Application security, Compliance Management, Threat Management, Incident Response, TDR

Weight-loss spammer ordered to pay $2.5 million

A federal judge has ordered a purveyor of weight-loss and human-growth hormone-related products to pay more than $2.5 million for violations of the FTC Act and the CAN-SPAM Act.

U.S. District Court Judge David Coar last month ordered Sili Neutraceuticals and Brian McDaid, who does business as Kaycon, to also cease misrepresenting its hoodia products and cease sending spam.

Coar found that the company violated the FTC Act by claiming in emails that its hoodia products cause rapid and permanent weight loss, and that its HGH products reverse the aging process.

The judge also ruled that Sili violated the CAN-SPAM Act by sending commercial emails with misleading headings that do not allow the recipient to decline messages.

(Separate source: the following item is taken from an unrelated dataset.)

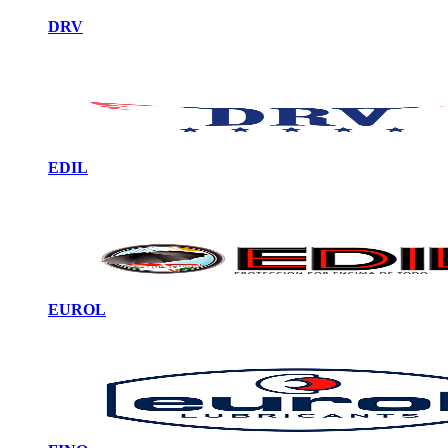
DRV
EDIL
EUROL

The junk mail also had no functioning return email address or physical postal address, according to the Federal Trade Commission (FTC).

Contact information for Sili could not be immediately obtained.

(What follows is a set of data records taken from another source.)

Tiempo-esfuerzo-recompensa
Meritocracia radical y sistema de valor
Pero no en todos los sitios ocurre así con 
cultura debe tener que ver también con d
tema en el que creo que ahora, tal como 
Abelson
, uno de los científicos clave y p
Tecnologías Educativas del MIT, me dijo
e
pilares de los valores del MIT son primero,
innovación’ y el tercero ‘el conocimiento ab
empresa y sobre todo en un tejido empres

The FTC credited Microsoft and SecureWorks, an on-demand network security provider, with assisting in their investigation.

The agency charged Sili last August with making false and unsubstantiated claims about hoodia products and HGH anti-aging products, saying at the time that the company claimed its merchandise could result in weight loss of up to 40 pounds a month.

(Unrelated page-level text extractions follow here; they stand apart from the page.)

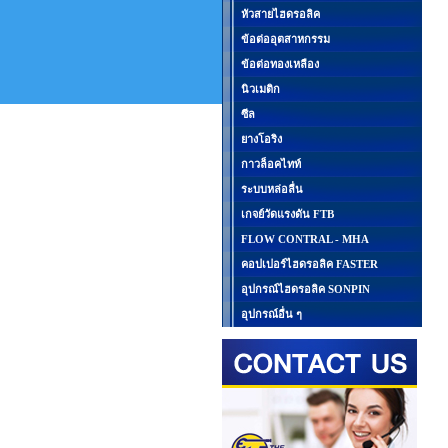
หัวสายไฮดรอลิค
ข้อต่ออุตสาหกรรม
ข้อต่อทองเหลือง
นิวเมติก
ซีล
ยางโอริง
กาวล็อคไทท์
ระบบหล่อลื่น
เกจย์วัดแรงดัน FTB
FLOW CONTRAL - MHA
คอปเปอร์ไฮดรอลิค FASTER
อุปกรณ์ไฮดรอลิค SONPIN
อุปกรณ์อื่น ๆ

Anti-virus giant Symantec said Tuesday in its monthly State of Spam report that spam volumes increased this year after the end of the holiday season, bucking conventional wisdom.

Spammers are also using seasonal messages, such as Valentine's Day greetings and income tax-return deadline alerts, to lure end-users into opening their messages, Symantec said.

The Cupertino, Calif.-based company also noted that, for the third month in a row, the percentage of spam messages originating from Europe surpassed that from North America, a significant shift in the source of junk email.

About 44 percent of all spam now comes from Europe, compared to 35 percent from North America. Last August, North America outpaced Europe in junk email production by 16 percent.

The sudden increase could be a result of rising overseas high speed internet usage, said Symantec researcher Kelly Conley.

“The past few years have seen a massive growth in broadband users in Europe. As of June 2007, Europe had six of the top 10 countries for broadband users in the world,” Conley said Tuesday on the Symantec Security Response blog. “This massive growth in broadband users does appear to correlate to the sizeable increase in spam originating from Europe.”